Profiling data, finding matching patterns or related values, and rapidly identifying the locations and lineage attributes of disparate data sources are all ways to reveal the content of data, and how it was created, deleted, or modified. Most tools available for these purpose are expensive, and designed for a specific data source (e.g., one database).
After data is discovered and transformed, application audit trails need comprehensive information about the target layouts and job runs. The details must be readily-available and secure. Logs should also track sensitive data protections and enable: user accountability, job replication, parameter modification, and issue analysis.
For example, data processing forensics may expose if a record count or value range changes beyond an established threshold; this could indicate a problem of data loss or fraud. One of the issues in student and healthcare data is the mitigation of re-ID risk and the need to measure that risk. Few data management software platforms or fit-for-purpose applications support any of these things.
Finally, in the database firewall context, you need way to log your protection policy settings and all traffic and activity into a custom, query-ready audit trail that is secure, and subject to post-deletion recovery.
Using state-of-the-art database, file, and dark data discovery tools in the free IRI Workbench GUI for all IRI software, you can find the location of precise (and fuzzy matching) data patterns, and automatically discover source-specific metadata that reveals file authorship and other attributes. For example, as you locate PII values within databases, flat-files, spreadsheets, text documents, and other repositories, you can also automatically display the location, ownership, security, and other properties of those files.
Automated data classification for databases and files takes this one step further. This wizard allows you to define data classes and groups to which you can apply global data transformation and masking rules. Built-in re-ID risk determination measures the statistical likelihood a masked data set can still be traced to an individual based on remaining quasi-identifiers in the data set.
The job scripts, statistical reports, and audit logs in the IRI Voracity data management platform and its constituent IRI CoSort (SortCL) data transformation and IRI FieldShield data masking programs contain your data layout specifications, query syntax, and manipulation details.
The XML audit log from IRI jobs provide details for each input, inrec (virtual), and output definition -- including which field attributes and protection techniques were specified. Phase-specific record counts -- including the number of records accepted, rejected, and processed -- plus job tuning details, are available in the statistical logs.
The entire job script, along with user, runtime, and environment variable information, are also recorded in the audit trail. It is easy to query and report on the logs using your preferred XML parsing tool or SortCL (through supplied data definition files for the logs).

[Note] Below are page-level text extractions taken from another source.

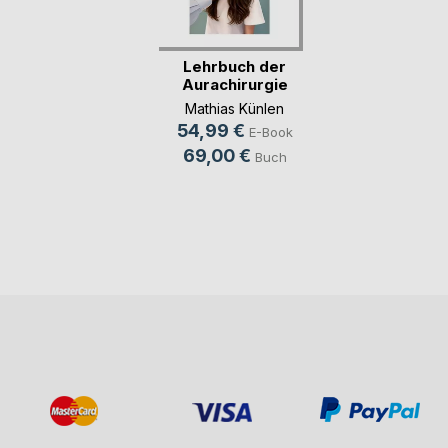
Lehrbuch der
Aurachirurgie
Mathias Künlen
54,99 €
E-Book
69,00 €
Buch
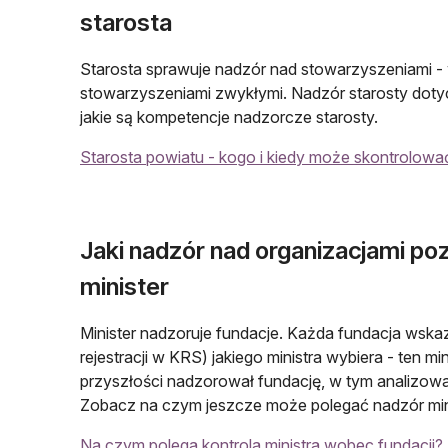
starosta
Starosta sprawuje nadzór nad stowarzyszeniami -
stowarzyszeniami zwykłymi. Nadzór starosty dotyc
jakie są kompetencje nadzorcze starosty.
Starosta powiatu - kogo i kiedy może skontrolowa
Jaki nadzór nad organizacjami p
minister
Minister nadzoruje fundacje. Każda fundacja wskaz
rejestracji w KRS) jakiego ministra wybiera - ten mi
przyszłości nadzorował fundację, w tym analizowa
Zobacz na czym jeszcze może polegać nadzór mini
Na czym polega kontrola ministra wobec fundacji?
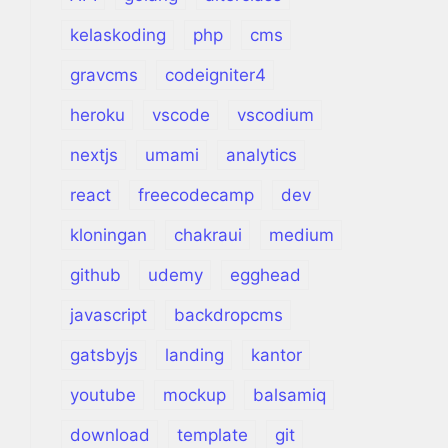
kelaskoding
php
cms
gravcms
codeigniter4
heroku
vscode
vscodium
nextjs
umami
analytics
react
freecodecamp
dev
kloningan
chakraui
medium
github
udemy
egghead
javascript
backdropcms
gatsbyjs
landing
kantor
youtube
mockup
balsamiq
download
template
git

For example, you can query on file and field names, run dates, and job duration. You can quickly examine specific jobs without having to manually review a giant audit trail.
Free data and metadata lineage capabilities are also available in the IRI Workbench, through the use of search tools and hubs like EGit for sharing and securing master data and metadata in the cloud. Graphical data lineage and metadata impact analysis for IRI Voracity platform users is available via AnalytiX DS Mapping Manager and Data Advantage Group's MetaCenter.
Database administrators and their managers can examine the forensic trail of log-in and SQL execution attempts in real-time or through audit log searches in IRI Chakra Max database activity monitoring and database audit and protection (DAM/DAP) software.